Birth of Anthony Krafft-Bonnard (June 15, 1869)

Less known than some of his European colleagues, Anthony Krafft-Bonnard was a longtime defender of Armenian humanitarian and political causes in Switzerland. 

He was born on June 15, 1869, in Aigle (canton of Vaud, Switzerland). He studied at the Faculty of Theology of the Free Church of Lausanne, where he met his wife Helène Bonnard, who was his support and right arm in his struggle for the Armenians. 

Pastor Krafft-Bonnard was among the first to delve into aid for Armenia following the news about the Hamidian massacres in 1895-1896. In fall 1896, the different committees organized in many Swiss cantons united to form the Conference of Swiss Committees of Aid to Armenians, presided by Prof. Georges Godet, and send assistance to be distributed in place by American missionaries. In the same meeting, another initiative saw the light, which would last about half a century: to move Armenian orphans to Switzerland, where they would be received by families who would take care of the financial and educational burden. Krafft-Bonnard, who chaired the committee in charge, received the first orphan in 1897.  

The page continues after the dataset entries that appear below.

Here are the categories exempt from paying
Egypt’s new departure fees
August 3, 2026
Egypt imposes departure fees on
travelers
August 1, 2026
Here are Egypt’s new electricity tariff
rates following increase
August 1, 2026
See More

In December 1918, after the armistice that ended World War I, a new reorganization took place and the Federation of Swiss Committees Friend of Armenians was born. Kraft-Bonnard became its general secretary. He was the driving force behind the Philo-Armenian International League, created in the summer of 1920 in Paris, becoming first its secretary and then president. He was an indefatigable defender of Armenian rights, denouncing the betrayal of the promises made to Armeinans after the war. He published about twenty books and booklets in French on Armenian issues alone between 1919 and 1935.  

In 1921, due to the influx of Armenian refugees in Switzerland, Krafft-Bonnard suggested to the Central Committee the creation of an Armenian home to host needy refugees. The committee refused to take the administrative and financial responsibility and suggested creating a special committee. The association “Le Foyer Arménien” was created in June 1921 as an initiative of Krafft-Bonnard, and a house bought to that end in Begnins, near Geneva, received its first refugees a month later. In 1922, the Swiss orphanage of Sivas, which had already found refuge in Constantinople due to the Kemalist threat, was moved to Switzerland. After 1922, 250 refugees and 174 orphans found safe shelter in the Armenian home. Soon, a second home was created in Geneva. 

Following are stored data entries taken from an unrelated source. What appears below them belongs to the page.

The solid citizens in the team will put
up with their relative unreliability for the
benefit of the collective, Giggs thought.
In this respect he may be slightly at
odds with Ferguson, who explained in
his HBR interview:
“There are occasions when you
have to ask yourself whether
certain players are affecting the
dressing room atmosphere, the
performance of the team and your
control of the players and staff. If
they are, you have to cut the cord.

Anthony KrafftBonnard resigned from his parish duties to devote himself entirely to the Armenian orphans in Switzerland, who continued arriving until 1929.  

Begnins was an elementary school bound to give a formation to Armenian children in their mother language, culture, and traditions. Armenian teachers gave courses in Armenian. The program was also adapted to correspond to Swiss public education. Krafft-Bonnard’s primary goal was to create an elite that could replace the losses of the Genocide: “The Armenian school of Begnins-Geneva represents the beginning of the struggle against the danger of denationalization (…). Its goal is to give him [the Armenian student] a higher education, a national culture, and a professional instruction that may allow him becoming a good servant of his nation, an element of national reconstruction.” The home of Begnins admitted children until the age of fifteen or sixteen, and then they moved to the home of Geneva to continue their studies.  

Anthony Krafft-Bonnard passed away on October 14, 1945, in Geneva.